Tuesday 4 August 2015

One more folk night

Our reason for staying one more day on the mooring at Skipton was another evening with the folk club. A singers' night again, but with a very different line-up to a fortnight ago. The photos suffer from the action / low-light combination, but they serve to illustrate what was served up.


Harriet and Howard sang the blues – but the sort to make you laugh rather than cry.


Peter and Nicholas were father and son from Germany who performed really well together – a range of music including the odd jig and reel thrown in. I wasn't aware that Germans would even know what a banjo was, let alone how to use it for tunes from the Celtic fringe, but it transpired that Peter is actually English.


And then there was mine host, whose name, I realised sadly as we came away, I had not learned. He has a magic touch on the accordion, and a rich voice to go with it. It occurs to me that I haven't seen many accordion players accompanying their own singing, but this was a real treat.

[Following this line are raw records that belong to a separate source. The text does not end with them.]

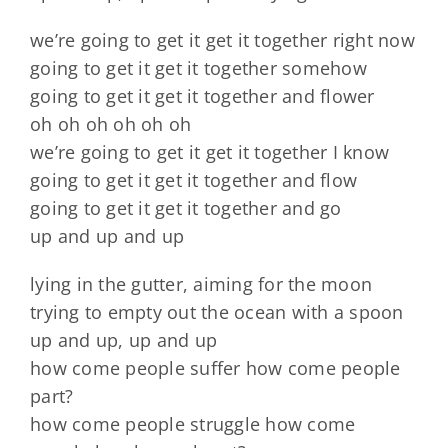
we’re going to get it get it together right now
going to get it get it together somehow
going to get it get it together and flower
oh oh oh oh oh oh
we’re going to get it get it together I know
going to get it get it together and flow
going to get it get it together and go
up and up and up
lying in the gutter, aiming for the moon
trying to empty out the ocean with a spoon
up and up, up and up
how come people suffer how come people
part?
how come people struggle how come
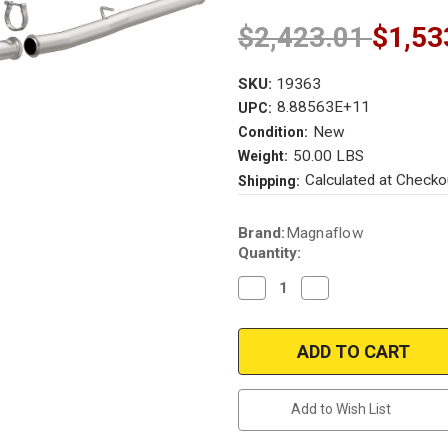
$2,423.01
$1,53
SKU:
19363
8.88563E+11
UPC:
New
Condition:
50.00 LBS
Weight:
Calculated at Checko
Shipping:
Current
Brand:
Magnaflow
Stock:
Quantity:
Decrease
Increase
Quantity
Quantity
of
of
Magnaflow
Magnaflow
19363
19363
|
|
Ford
Ford
Focus
Focus
RS
RS
Add to Wish List
|
|
2.3L
2.3L
|
|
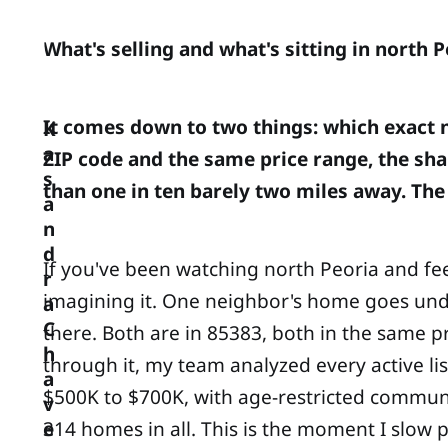
What's selling and what's sitting in north 
It comes down to two things: which exact n
K
a
ZIP code and the same price range, the sha
s
than one in ten barely two miles away. The
a
n
d
If you've been watching north Peoria and fee
r
imagining it. One neighbor's home goes under
a
C
there. Both are in 85383, both in the same pr
h
through it, my team analyzed every active l
a
$500K to $700K, with age-restricted communit
v
314 homes in all. This is the moment I slow
e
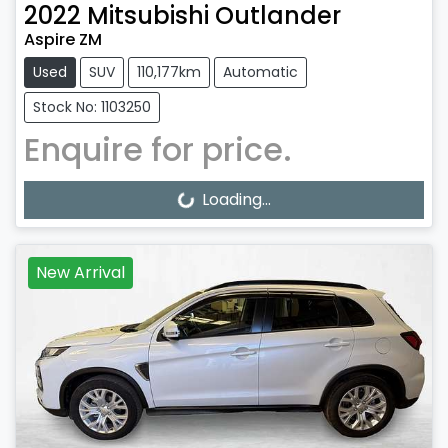
2022
Mitsubishi
Outlander
Aspire ZM
Used
SUV
110,177km
Automatic
Stock No: 1103250
Enquire for price.
Loading...
Loading...
New Arrival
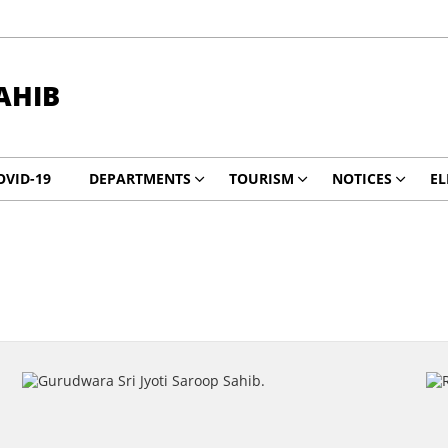
AHIB
OVID-19
DEPARTMENTS
TOURISM
NOTICES
EL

Among the other contributors was a woman from a Romany background who writes her own poetry, her husband who plays guitar and a mean blues harp, and a woman who sang a couple of her own songs, including a very moving number about a girl she'd been involved with as a social worker. I got to sing some songs as well, though the voice was not exactly in top form.

That's probably it for us at Skipton unplugged. We'll be four miles down the cut with the children next Monday. I think we're going to miss this welcoming bunch of folks.